The Haunting of a Vacuum on the Internet – When Advertising Becomes Sinister

  Three weeks ago while vacuuming, our cheap Vax blew up. Two years isn’t too bad for a sub-£100 vacuum.

The wife bought a new Vax without my knowledge (clearly knowing I would have gone for the more expensive Dyson, because engineering!), but the assembly was down to me.

There was something about the design of the Vax cyclone that confused me. Where does the air go?

I Googled the unit and read some articles about how cyclone vacuums work and after a bit more inspection of our new vacuum my curiosity was satisfied as to how it was designed (hey, when you have to put every piece of it together, you might as well know how it works).

For the last two weeks, I’ve been stalked by adverts for this red Vax. It’s not even the model I searched for.

It’s appeared on news websites, music sites, and even within the Facebook app.

I’ve never found online ads to be that jarring, except when they are distasteful pop-overs, but this red vacuum has gotten to me.

Why does it bother me? I know why it appears. I’ve been tagged as having an interest in this vacuum and there is the impression that there is still a chance that upon seeing this advert I will buy it. But, I won’t. Because, I already have a new vacuum. It’s like I’m being stalked, or haunted by this thing. I have little power (save dumping the cache on my iPhone) to stop this.

If you want to attract trusting customers, don’t make them feel uncomfortable. There is a difference between getting in front of a customer’s eyes and making a customer feel like they want to make a purchase.

A flasher doesn’t make you want to sleep with them. But, they followed the same principle as this advert. They showed you the goods up front, with easy access to take advantage of the deal.

They just didn’t show any decency.

Advertisers should work harder on great marketing of great products, and media outlets should only run adverts that are tasteful.

You might say this argument is flawed, but if you run with those limitations, you will find a better solution where customers by products they trust via outlets they love.
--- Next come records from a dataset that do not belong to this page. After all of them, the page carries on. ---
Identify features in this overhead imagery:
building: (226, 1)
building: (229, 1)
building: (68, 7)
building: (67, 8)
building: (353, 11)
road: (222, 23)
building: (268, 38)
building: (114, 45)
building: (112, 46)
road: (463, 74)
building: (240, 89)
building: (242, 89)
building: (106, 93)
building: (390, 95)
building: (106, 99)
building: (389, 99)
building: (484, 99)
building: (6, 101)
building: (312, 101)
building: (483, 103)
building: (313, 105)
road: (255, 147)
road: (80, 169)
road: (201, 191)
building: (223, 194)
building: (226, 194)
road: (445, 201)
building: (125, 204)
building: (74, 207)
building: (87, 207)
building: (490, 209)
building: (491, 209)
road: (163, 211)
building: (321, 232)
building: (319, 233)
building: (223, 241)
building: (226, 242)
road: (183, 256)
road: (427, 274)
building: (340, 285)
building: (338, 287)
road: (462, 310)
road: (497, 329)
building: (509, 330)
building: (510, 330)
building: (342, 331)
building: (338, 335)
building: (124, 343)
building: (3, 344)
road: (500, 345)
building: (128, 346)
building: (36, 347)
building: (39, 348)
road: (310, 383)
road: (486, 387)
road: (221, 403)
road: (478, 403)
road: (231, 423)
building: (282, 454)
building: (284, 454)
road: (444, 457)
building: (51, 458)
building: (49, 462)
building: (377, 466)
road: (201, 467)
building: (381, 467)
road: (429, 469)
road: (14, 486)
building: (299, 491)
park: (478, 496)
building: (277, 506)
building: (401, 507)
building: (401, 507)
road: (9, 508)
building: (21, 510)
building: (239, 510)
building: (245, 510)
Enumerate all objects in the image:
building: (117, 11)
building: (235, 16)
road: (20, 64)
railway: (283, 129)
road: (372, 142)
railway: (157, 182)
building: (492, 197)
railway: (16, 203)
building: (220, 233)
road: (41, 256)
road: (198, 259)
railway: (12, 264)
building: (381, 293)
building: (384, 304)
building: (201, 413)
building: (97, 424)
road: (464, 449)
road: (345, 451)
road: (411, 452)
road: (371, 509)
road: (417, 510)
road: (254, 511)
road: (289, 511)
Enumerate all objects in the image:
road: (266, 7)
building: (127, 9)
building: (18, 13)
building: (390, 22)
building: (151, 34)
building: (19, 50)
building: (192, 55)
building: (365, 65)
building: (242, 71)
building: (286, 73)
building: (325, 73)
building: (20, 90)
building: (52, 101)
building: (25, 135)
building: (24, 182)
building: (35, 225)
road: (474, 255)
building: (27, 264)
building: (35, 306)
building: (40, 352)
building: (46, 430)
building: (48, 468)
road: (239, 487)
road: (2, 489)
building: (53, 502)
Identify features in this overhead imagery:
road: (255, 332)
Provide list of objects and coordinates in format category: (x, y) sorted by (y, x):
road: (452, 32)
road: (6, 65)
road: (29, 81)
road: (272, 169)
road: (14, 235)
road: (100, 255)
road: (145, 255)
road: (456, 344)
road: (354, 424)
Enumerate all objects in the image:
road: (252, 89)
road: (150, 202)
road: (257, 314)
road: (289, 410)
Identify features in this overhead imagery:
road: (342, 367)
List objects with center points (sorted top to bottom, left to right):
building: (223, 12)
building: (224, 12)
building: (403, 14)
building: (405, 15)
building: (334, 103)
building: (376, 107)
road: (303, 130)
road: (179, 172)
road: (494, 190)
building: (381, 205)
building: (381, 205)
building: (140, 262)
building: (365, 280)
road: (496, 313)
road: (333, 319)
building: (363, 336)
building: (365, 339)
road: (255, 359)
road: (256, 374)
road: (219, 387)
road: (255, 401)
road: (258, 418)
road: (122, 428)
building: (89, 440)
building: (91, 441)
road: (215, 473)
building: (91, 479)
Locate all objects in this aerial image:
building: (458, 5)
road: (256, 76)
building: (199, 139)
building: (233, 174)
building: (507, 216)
Again and again.

My example of advertising stalking is one of the reasons why ad-blocking software is coming up on the Apple agenda. Not only are these ads an invasion of privacy, but they are also a drain on battery life, processing power, and network bandwidth.

The cost of advertising has passed from the advertiser and onto the consumer in the form of our privacy and the speed and life of our own devices.

It’s time for advertising to have a kick in the teeth. It’s the lesson the industry deserves.